Severe Burn Injury FAQs
What is a burn injury?
Burn injuries include damage to skin, nerve tissue, muscle, and bones. The most common type of burn injury is a thermal burn that is a result from exposure to fire, scalding water, or hot objects. Chemical burn injuries are another type of burn injury.
There are four main types of burns:
- Thermal burns - are caused by contact with flames, steam, hot water, other hot liquids (like tea or coffee) and other sources of intense heat
- Light burns - are caused by contact with sunlight or other sources of ultraviolet light (like tanning booths)
- Chemical burns - are caused by contact with an acid or an alkali.
- Radiation burns - caused by contact with nuclear radiation or ultraviolet light.
How is the severity of a burn determined?
The severity of a burn injury will fall into one of three categories:
- First-degree burns - only the first layer of skin is burned. First-degree burns are characterized by reddened skin that will heal in approximately one to two weeks.
- Second-degree burns - the first and second layer of skin is burned. Second-degree burns are characterized by blisters and moist looking skin.
- Third-degree burns - all layers of the skin are burned and the underlying tissue is damaged. Third-degree burns are characterized by a black or white dry wound. Permanent scarring almost always occurs with third-degree burns.
How long can I expect recovery to take?
Recovery varies with location and type of burn injury, but scar tissue does not mature for at least a year and may require surgery.

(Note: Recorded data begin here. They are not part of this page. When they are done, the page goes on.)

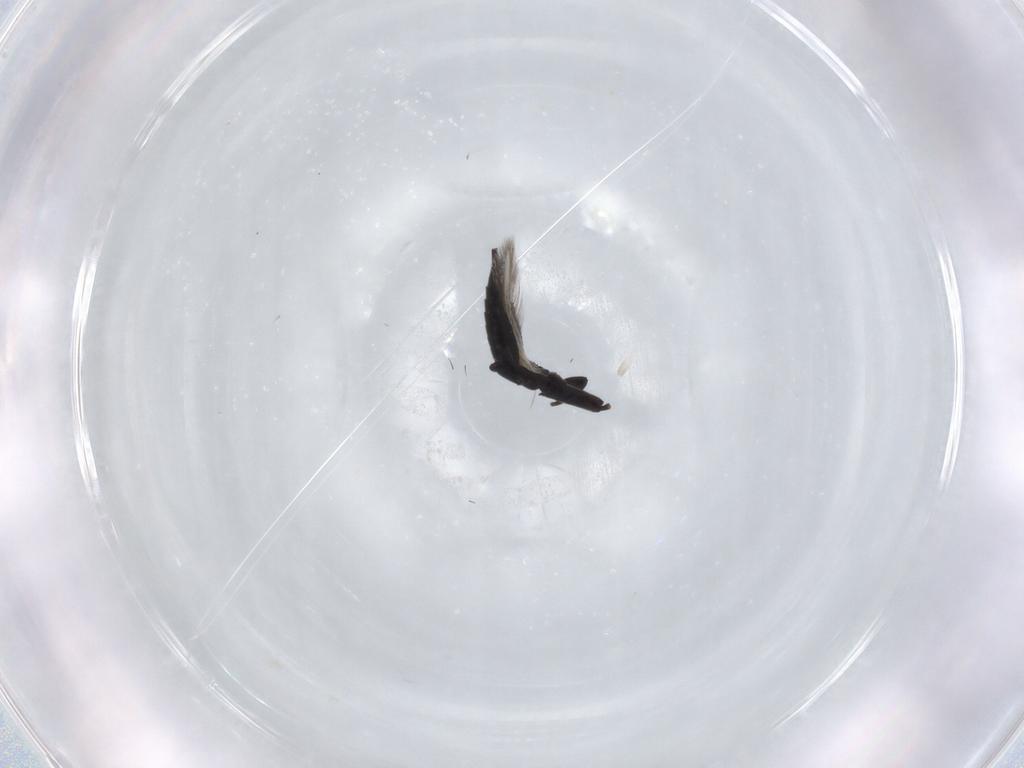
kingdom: Animalia
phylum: Arthropoda
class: Insecta
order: Thysanoptera
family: Phlaeothripidae
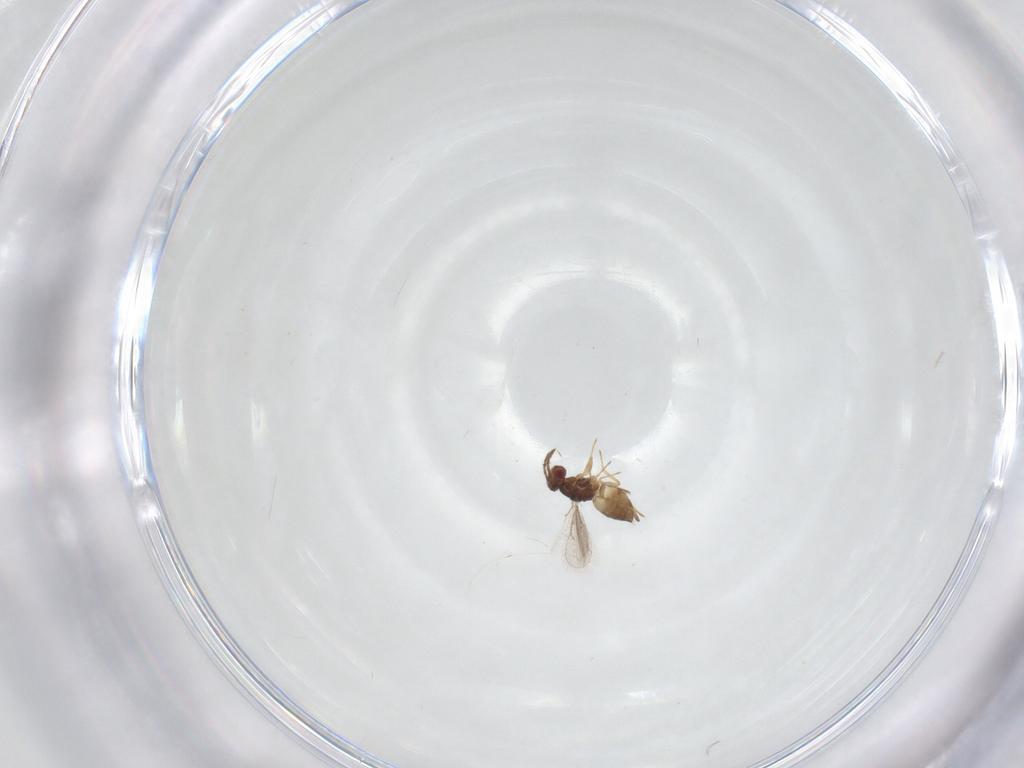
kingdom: Animalia
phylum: Arthropoda
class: Insecta
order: Hymenoptera
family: Eulophidae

How common are burn injuries?
In the U.S., over 2.4 million burn injuries occur each year and approximately 1.1 million burn injuries require medical attention. Almost 45,000 burn injury victims need to be hospitalized each year, while approximately 4,500 die from their injuries. Also, up to 10,000 people die every year due to burn related infections, such as pneumonia which is the most common complication among hospitalized burn patients.
How can I prevent a scalding burn in my home?

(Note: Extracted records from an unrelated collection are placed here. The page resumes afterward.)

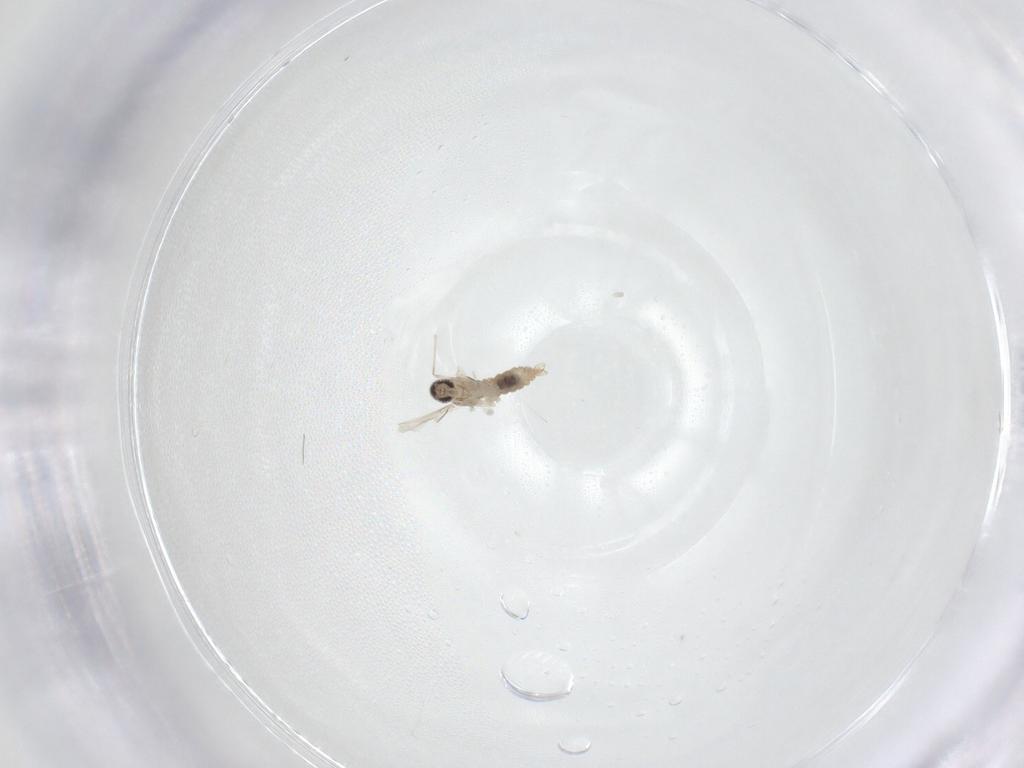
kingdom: Animalia
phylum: Arthropoda
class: Insecta
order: Diptera
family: Cecidomyiidae
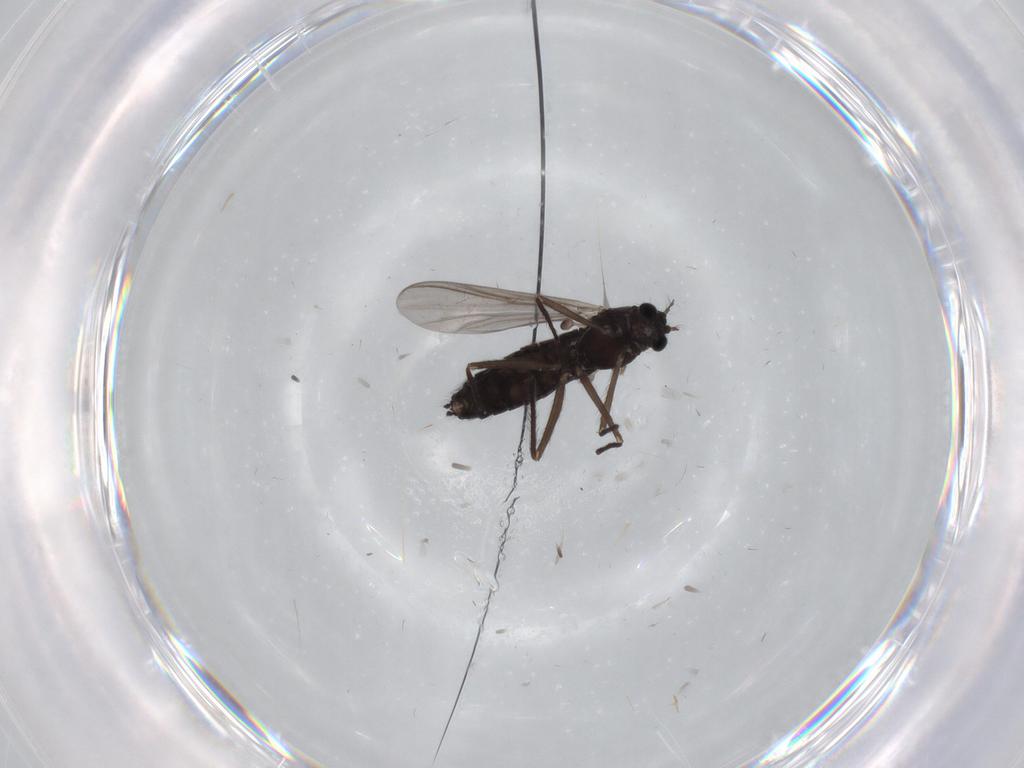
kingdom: Animalia
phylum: Arthropoda
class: Insecta
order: Diptera
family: Chironomidae
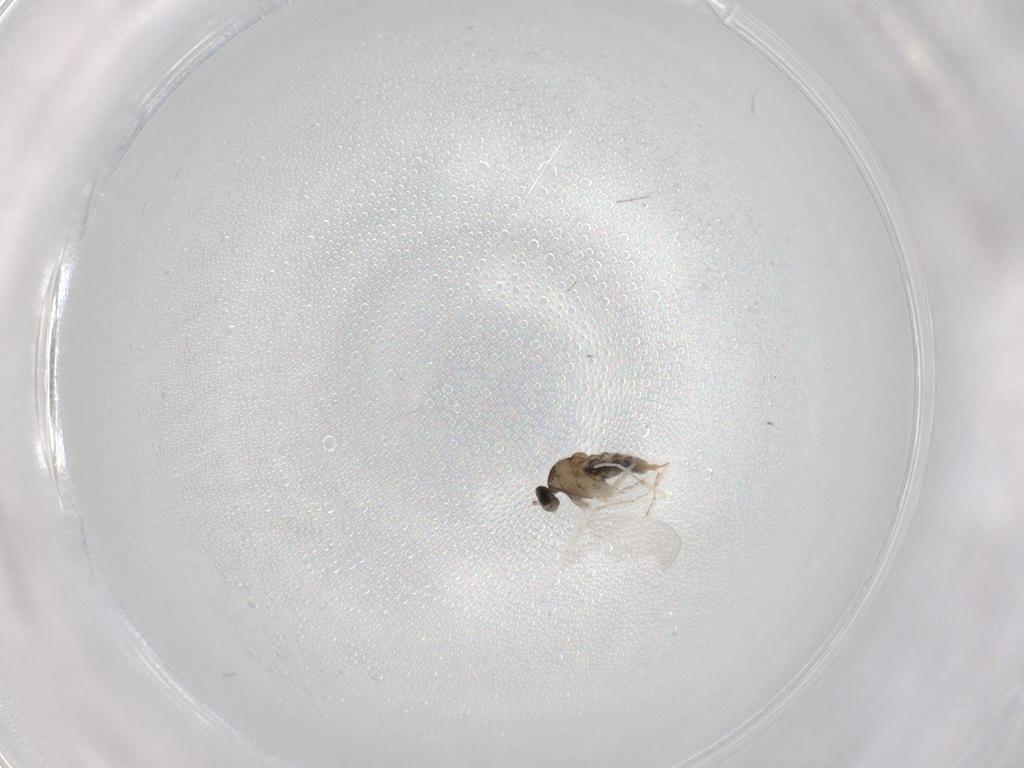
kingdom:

Scalding can occur when a child spills hot liquid (such as coffee or tea) on themselves or an adult misjudges the temperature of bath water. Scald burns can sometimes be the most severe type of burn injury.
To prevent scalding accidents you should turn down the temperature of your hot water heater to 125 Fahrenheit (51.7 Celsius) or less at exit, the hot water in your tank should be at least 145 Fahrenheit to destroy certain bacteria in the tank. You could also purchase shower heads that reduce water temperature as they are available at most home improvement stores.
Is there a danger of microwaves and scalding?
The FDA has received numerous reports of serious skin burns and scalding injuries around people's hands and faces as a result of hot water over-heating in a microwave. Over-heating of water in a cup or bowl can cause water to become superheated (past its boiling temperature) without appearing to boil at all. This typically occurs if water is heated in a clean cup or bowl. If foreign materials such as instant coffee or soup are added before heating, the risk is greatly reduced. If superheating has occurred, a slight disturbance such as moving the cup, or pouring in instant coffee, may result in the boiling water exploding out of the cup.
What can consumers do to avoid super-heated water?
- Always follow the precautions found in the microwave instruction manuals.
- Do not use excessive amounts of time when heating water or other liquids in the microwave.
- Determine the best time setting to heat water to a desired temperature and use that time setting on a regular basis.